There are some structural market realities that have formed around the fact that certain stablecoins charge high redemption fees and have limited redemption channels. The impact is that stablecoins with strong redemption channels, good liquidity, and no fees end up being the exit ramp for competitor stablecoins.

Claiming to offer unlimited, free redemptions sounds easy, but market realities are likely to force you to do otherwise. This problem can be solved, and Circle handles it through contractual mechanisms rather than a blanket fee waiver.

  1. Everyone wins, everyone shares. This sounds good in principle, but the reality of the market and market opportunities is quite different. Today, Circle distributes most of its revenue to its distribution partners, and we continue to aggressively expand partnerships with leading companies in various market segments.

However, we also retain a significant portion of revenue to invest in the massive market infrastructure that makes USDC a powerful and valuable foundational tool upon which the world can build. Giving away all revenue would starve the infrastructure, lead to systemic underinvestment, and ultimately keep your platform confined to a very small scope.

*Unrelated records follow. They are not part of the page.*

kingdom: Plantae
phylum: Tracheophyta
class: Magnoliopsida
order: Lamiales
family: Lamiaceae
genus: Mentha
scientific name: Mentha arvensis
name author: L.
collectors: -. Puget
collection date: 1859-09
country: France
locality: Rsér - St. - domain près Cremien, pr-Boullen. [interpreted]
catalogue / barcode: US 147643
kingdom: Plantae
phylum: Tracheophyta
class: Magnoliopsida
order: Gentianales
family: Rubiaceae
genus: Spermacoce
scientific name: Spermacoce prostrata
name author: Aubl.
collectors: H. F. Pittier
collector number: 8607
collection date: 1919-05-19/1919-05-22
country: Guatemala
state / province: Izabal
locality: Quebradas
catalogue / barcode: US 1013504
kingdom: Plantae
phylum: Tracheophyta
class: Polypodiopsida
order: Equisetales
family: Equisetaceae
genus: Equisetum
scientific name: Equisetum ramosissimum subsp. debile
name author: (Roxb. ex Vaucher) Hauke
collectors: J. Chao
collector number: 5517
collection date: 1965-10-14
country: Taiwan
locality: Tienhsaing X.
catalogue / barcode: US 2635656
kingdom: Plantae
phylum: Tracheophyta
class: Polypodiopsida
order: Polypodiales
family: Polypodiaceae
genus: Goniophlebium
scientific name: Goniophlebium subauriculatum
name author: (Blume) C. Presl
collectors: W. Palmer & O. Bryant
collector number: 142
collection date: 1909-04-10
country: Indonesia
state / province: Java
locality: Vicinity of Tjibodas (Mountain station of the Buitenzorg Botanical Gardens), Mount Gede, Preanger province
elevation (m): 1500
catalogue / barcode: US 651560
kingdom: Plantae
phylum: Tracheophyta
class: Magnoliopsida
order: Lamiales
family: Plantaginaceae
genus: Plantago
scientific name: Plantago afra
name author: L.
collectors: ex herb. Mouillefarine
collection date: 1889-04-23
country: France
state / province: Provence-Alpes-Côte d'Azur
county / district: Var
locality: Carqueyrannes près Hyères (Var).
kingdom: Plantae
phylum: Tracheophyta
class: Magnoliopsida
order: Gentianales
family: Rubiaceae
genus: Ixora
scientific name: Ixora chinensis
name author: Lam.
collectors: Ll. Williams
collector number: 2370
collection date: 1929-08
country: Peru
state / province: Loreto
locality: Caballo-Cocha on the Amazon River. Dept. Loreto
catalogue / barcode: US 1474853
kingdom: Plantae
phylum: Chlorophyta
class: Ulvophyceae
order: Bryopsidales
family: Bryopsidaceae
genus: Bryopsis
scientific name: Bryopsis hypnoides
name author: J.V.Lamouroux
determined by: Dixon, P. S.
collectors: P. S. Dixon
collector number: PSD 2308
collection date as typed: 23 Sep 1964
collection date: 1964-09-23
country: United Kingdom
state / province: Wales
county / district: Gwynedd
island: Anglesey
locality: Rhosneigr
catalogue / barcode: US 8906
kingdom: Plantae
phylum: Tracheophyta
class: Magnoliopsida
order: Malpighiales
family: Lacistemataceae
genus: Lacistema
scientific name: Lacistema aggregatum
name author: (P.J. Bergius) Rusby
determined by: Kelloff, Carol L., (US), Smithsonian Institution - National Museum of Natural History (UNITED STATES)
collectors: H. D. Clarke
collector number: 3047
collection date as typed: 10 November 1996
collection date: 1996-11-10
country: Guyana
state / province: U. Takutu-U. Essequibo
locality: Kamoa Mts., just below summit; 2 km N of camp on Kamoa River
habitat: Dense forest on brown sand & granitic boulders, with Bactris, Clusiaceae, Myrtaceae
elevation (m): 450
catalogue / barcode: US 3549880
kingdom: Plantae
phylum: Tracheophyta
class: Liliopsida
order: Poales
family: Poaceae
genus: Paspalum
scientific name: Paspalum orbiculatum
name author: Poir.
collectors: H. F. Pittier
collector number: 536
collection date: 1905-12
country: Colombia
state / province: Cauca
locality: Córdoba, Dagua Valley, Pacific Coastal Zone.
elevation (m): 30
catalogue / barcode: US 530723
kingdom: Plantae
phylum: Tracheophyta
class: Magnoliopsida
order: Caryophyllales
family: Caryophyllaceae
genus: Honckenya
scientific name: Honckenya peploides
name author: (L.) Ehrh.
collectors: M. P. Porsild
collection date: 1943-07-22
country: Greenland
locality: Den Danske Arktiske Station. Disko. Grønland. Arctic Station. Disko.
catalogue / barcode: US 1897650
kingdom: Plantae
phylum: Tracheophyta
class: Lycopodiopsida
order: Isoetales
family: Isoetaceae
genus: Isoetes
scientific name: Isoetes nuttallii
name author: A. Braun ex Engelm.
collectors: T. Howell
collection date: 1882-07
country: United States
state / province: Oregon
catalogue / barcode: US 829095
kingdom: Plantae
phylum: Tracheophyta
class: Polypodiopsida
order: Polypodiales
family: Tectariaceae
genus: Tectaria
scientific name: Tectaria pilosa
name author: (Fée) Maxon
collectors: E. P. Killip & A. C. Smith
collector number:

Furthermore, Circle believes that the future stablecoin market size is likely to be several orders of magnitude larger than today. We are actively bringing partners into the USDC ecosystem through diverse and growing cooperation models, covering exchanges, custodians, payment companies, asset issuers, and more.

We are excited to continue building with an "all rivers flow to the sea" mindset, allowing the entire ecosystem to grow value together.

  1. A consortium where everyone has a voice. Maybe I'm a bit pessimistic, but consortium-type products have a terrible track record when it comes to achieving scale, product-market fit, or even basic product agility. While there are financial consortia that operate infrastructure, their sluggishness is predictable.

A large group of big companies coming together suffers from poor coordination, misaligned incentives, slow progress, and rarely leaves room for truly lasting innovation and competitiveness. They also tend to "starve" the consortium operationally out of their own self-interest.

In the early days of USDC, we actually tried this approach, and even with a very small group, we encountered endless difficulties and complexities.

Smaller, tighter strategic collaborations and business cooperation arrangements with product and platform builders who can move forward independently almost always outperform large consortia in competition.

But when such consortia are formed, everyone often feels they should put their logo on the list, take a stance, show support, and loudly proclaim openness. Yet usually these companies will still let their business units make optimal decisions for customers, which often means partnering with market leaders to build lasting win-win relationships.

There has also been much commentary about the partnership between Circle and Coinbase and what it all means. Our collaboration with Coinbase on stablecoins remains as strong as ever, and I believe both sides see tremendous opportunities to expand the USDC network in the future.

One final point: Circle has always been committed to supporting various products and infrastructure, even where other areas of our business may compete with certain aspects of these partner products. In the case of OUSD, we work closely with many of its founding members, and we expect these members to continue being important partners and customers of USDC.

At the same time, as Circle continues to enrich our product and platform matrix, expanding into areas like Arc, CCTP, CPN, StableFX, Agent Stack, and more, we are also continuously expanding our cooperation with dozens of other stablecoin issuers, helping them issue on Arc, leverage our interoperability infrastructure, gain support from our wallets, and become settlement and forex options on CPN and StableFX.

We are firmly bullish on the growth of the stablecoin ecosystem and welcome OUSD as a new member of this community!